## Instructions for the task
Transcribe each of the following lines with no changes.

Dataset entries
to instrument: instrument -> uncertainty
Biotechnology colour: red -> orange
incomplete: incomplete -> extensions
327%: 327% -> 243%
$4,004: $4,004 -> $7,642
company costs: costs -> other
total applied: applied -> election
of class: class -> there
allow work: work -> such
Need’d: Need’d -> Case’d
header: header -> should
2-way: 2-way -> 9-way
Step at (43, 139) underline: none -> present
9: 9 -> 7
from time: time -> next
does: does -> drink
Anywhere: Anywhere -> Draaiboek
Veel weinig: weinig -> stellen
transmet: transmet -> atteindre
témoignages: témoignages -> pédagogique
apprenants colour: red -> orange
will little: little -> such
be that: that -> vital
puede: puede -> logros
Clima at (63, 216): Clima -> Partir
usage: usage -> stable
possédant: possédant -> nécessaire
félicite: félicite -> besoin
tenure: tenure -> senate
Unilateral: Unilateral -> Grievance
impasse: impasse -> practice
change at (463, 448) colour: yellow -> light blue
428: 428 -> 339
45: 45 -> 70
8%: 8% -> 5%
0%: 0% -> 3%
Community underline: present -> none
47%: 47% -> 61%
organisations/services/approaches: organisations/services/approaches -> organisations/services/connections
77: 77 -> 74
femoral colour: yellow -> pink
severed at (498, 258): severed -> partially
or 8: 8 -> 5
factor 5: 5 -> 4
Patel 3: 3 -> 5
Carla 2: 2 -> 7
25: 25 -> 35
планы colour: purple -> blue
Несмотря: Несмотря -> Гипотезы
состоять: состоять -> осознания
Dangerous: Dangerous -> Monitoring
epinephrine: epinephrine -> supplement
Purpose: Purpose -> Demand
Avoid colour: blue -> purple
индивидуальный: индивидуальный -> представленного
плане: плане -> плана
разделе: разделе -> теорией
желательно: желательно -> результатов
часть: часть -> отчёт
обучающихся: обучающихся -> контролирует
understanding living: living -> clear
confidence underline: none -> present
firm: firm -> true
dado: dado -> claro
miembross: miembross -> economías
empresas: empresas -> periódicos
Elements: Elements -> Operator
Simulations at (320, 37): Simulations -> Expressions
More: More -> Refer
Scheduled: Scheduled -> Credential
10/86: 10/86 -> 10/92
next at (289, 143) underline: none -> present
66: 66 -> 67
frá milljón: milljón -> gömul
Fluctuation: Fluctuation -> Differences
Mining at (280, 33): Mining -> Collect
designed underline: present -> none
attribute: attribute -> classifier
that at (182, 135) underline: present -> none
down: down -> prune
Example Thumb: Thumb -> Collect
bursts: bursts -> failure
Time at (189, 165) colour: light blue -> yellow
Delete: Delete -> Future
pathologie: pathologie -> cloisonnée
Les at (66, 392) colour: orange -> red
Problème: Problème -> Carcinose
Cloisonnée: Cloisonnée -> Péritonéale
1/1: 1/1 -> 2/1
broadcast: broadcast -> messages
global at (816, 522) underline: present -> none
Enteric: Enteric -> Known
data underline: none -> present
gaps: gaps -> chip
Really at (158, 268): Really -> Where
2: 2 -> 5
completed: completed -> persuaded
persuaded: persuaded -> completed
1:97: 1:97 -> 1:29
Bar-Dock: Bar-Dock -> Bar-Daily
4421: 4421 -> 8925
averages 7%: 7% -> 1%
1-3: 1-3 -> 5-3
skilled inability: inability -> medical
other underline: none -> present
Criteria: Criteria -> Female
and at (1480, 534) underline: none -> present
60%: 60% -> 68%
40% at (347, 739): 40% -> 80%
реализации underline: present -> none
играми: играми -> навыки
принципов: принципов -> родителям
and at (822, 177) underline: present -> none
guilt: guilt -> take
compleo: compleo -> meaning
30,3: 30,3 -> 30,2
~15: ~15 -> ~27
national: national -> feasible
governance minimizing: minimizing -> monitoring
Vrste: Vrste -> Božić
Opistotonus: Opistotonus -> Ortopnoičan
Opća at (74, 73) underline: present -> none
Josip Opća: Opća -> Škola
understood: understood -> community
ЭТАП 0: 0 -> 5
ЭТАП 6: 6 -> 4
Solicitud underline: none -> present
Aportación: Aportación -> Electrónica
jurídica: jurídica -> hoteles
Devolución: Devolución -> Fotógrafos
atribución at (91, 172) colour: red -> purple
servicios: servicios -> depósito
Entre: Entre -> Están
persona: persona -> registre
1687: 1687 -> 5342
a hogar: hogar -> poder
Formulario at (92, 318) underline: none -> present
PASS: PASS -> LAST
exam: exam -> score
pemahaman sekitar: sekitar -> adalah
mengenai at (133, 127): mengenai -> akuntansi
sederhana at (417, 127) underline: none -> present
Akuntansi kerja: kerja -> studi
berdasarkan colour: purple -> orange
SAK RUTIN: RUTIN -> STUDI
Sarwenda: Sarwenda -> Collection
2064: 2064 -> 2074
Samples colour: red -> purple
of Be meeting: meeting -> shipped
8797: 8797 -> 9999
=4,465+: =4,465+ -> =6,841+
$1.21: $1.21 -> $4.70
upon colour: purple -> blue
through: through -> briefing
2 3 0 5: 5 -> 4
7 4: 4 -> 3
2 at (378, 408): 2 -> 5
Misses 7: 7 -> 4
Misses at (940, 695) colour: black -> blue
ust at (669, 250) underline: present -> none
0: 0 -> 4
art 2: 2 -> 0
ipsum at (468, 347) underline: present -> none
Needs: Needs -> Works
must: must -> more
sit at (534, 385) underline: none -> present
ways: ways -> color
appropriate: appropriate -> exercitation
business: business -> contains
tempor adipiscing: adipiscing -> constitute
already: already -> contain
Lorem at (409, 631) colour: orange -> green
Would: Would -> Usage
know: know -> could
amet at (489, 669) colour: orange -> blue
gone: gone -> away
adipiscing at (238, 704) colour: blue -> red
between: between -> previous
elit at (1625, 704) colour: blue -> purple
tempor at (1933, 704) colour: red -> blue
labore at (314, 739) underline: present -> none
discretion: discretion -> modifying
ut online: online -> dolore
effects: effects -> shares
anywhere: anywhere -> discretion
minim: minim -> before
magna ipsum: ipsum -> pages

## Expected answer
to instrument: instrument -> uncertainty
Biotechnology colour: red -> orange
incomplete: incomplete -> extensions
327%: 327% -> 243%
$4,004: $4,004 -> $7,642
company costs: costs -> other
total applied: applied -> election
of class: class -> there
allow work: work -> such
Need’d: Need’d -> Case’d
header: header -> should
2-way: 2-way -> 9-way
Step at (43, 139) underline: none -> present
9: 9 -> 7
from time: time -> next
does: does -> drink
Anywhere: Anywhere -> Draaiboek
Veel weinig: weinig -> stellen
transmet: transmet -> atteindre
témoignages: témoignages -> pédagogique
apprenants colour: red -> orange
will little: little -> such
be that: that -> vital
puede: puede -> logros
Clima at (63, 216): Clima -> Partir
usage: usage -> stable
possédant: possédant -> nécessaire
félicite: félicite -> besoin
tenure: tenure -> senate
Unilateral: Unilateral -> Grievance
impasse: impasse -> practice
change at (463, 448) colour: yellow -> light blue
428: 428 -> 339
45: 45 -> 70
8%: 8% -> 5%
0%: 0% -> 3%
Community underline: present -> none
47%: 47% -> 61%
organisations/services/approaches: organisations/services/approaches -> organisations/services/connections
77: 77 -> 74
femoral colour: yellow -> pink
severed at (498, 258): severed -> partially
or 8: 8 -> 5
factor 5: 5 -> 4
Patel 3: 3 -> 5
Carla 2: 2 -> 7
25: 25 -> 35
планы colour: purple -> blue
Несмотря: Несмотря -> Гипотезы
состоять: состоять -> осознания
Dangerous: Dangerous -> Monitoring
epinephrine: epinephrine -> supplement
Purpose: Purpose -> Demand
Avoid colour: blue -> purple
индивидуальный: индивидуальный -> представленного
плане: плане -> плана
разделе: разделе -> теорией
желательно: желательно -> результатов
часть: часть -> отчёт
обучающихся: обучающихся -> контролирует
understanding living: living -> clear
confidence underline: none -> present
firm: firm -> true
dado: dado -> claro
miembross: miembross -> economías
empresas: empresas -> periódicos
Elements: Elements -> Operator
Simulations at (320, 37): Simulations -> Expressions
More: More -> Refer
Scheduled: Scheduled -> Credential
10/86: 10/86 -> 10/92
next at (289, 143) underline: none -> present
66: 66 -> 67
frá milljón: milljón -> gömul
Fluctuation: Fluctuation -> Differences
Mining at (280, 33): Mining -> Collect
designed underline: present -> none
attribute: attribute -> classifier
that at (182, 135) underline: present -> none
down: down -> prune
Example Thumb: Thumb -> Collect
bursts: bursts -> failure
Time at (189, 165) colour: light blue -> yellow
Delete: Delete -> Future
pathologie: pathologie -> cloisonnée
Les at (66, 392) colour: orange -> red
Problème: Problème -> Carcinose
Cloisonnée: Cloisonnée -> Péritonéale
1/1: 1/1 -> 2/1
broadcast: broadcast -> messages
global at (816, 522) underline: present -> none
Enteric: Enteric -> Known
data underline: none -> present
gaps: gaps -> chip
Really at (158, 268): Really -> Where
2: 2 -> 5
completed: completed -> persuaded
persuaded: persuaded -> completed
1:97: 1:97 -> 1:29
Bar-Dock: Bar-Dock -> Bar-Daily
4421: 4421 -> 8925
averages 7%: 7% -> 1%
1-3: 1-3 -> 5-3
skilled inability: inability -> medical
other underline: none -> present
Criteria: Criteria -> Female
and at (1480, 534) underline: none -> present
60%: 60% -> 68%
40% at (347, 739): 40% -> 80%
реализации underline: present -> none
играми: играми -> навыки
принципов: принципов -> родителям
and at (822, 177) underline: present -> none
guilt: guilt -> take
compleo: compleo -> meaning
30,3: 30,3 -> 30,2
~15: ~15 -> ~27
national: national -> feasible
governance minimizing: minimizing -> monitoring
Vrste: Vrste -> Božić
Opistotonus: Opistotonus -> Ortopnoičan
Opća at (74, 73) underline: present -> none
Josip Opća: Opća -> Škola
understood: understood -> community
ЭТАП 0: 0 -> 5
ЭТАП 6: 6 -> 4
Solicitud underline: none -> present
Aportación: Aportación -> Electrónica
jurídica: jurídica -> hoteles
Devolución: Devolución -> Fotógrafos
atribución at (91, 172) colour: red -> purple
servicios: servicios -> depósito
Entre: Entre -> Están
persona: persona -> registre
1687: 1687 -> 5342
a hogar: hogar -> poder
Formulario at (92, 318) underline: none -> present
PASS: PASS -> LAST
exam: exam -> score
pemahaman sekitar: sekitar -> adalah
mengenai at (133, 127): mengenai -> akuntansi
sederhana at (417, 127) underline: none -> present
Akuntansi kerja: kerja -> studi
berdasarkan colour: purple -> orange
SAK RUTIN: RUTIN -> STUDI
Sarwenda: Sarwenda -> Collection
2064: 2064 -> 2074
Samples colour: red -> purple
of Be meeting: meeting -> shipped
8797: 8797 -> 9999
=4,465+: =4,465+ -> =6,841+
$1.21: $1.21 -> $4.70
upon colour: purple -> blue
through: through -> briefing
2 3 0 5: 5 -> 4
7 4: 4 -> 3
2 at (378, 408): 2 -> 5
Misses 7: 7 -> 4
Misses at (940, 695) colour: black -> blue
ust at (669, 250) underline: present -> none
0: 0 -> 4
art 2: 2 -> 0
ipsum at (468, 347) underline: present -> none
Needs: Needs -> Works
must: must -> more
sit at (534, 385) underline: none -> present
ways: ways -> color
appropriate: appropriate -> exercitation
business: business -> contains
tempor adipiscing: adipiscing -> constitute
already: already -> contain
Lorem at (409, 631) colour: orange -> green
Would: Would -> Usage
know: know -> could
amet at (489, 669) colour: orange -> blue
gone: gone -> away
adipiscing at (238, 704) colour: blue -> red
between: between -> previous
elit at (1625, 704) colour: blue -> purple
tempor at (1933, 704) colour: red -> blue
labore at (314, 739) underline: present -> none
discretion: discretion -> modifying
ut online: online -> dolore
effects: effects -> shares
anywhere: anywhere -> discretion
minim: minim -> before
magna ipsum: ipsum -> pages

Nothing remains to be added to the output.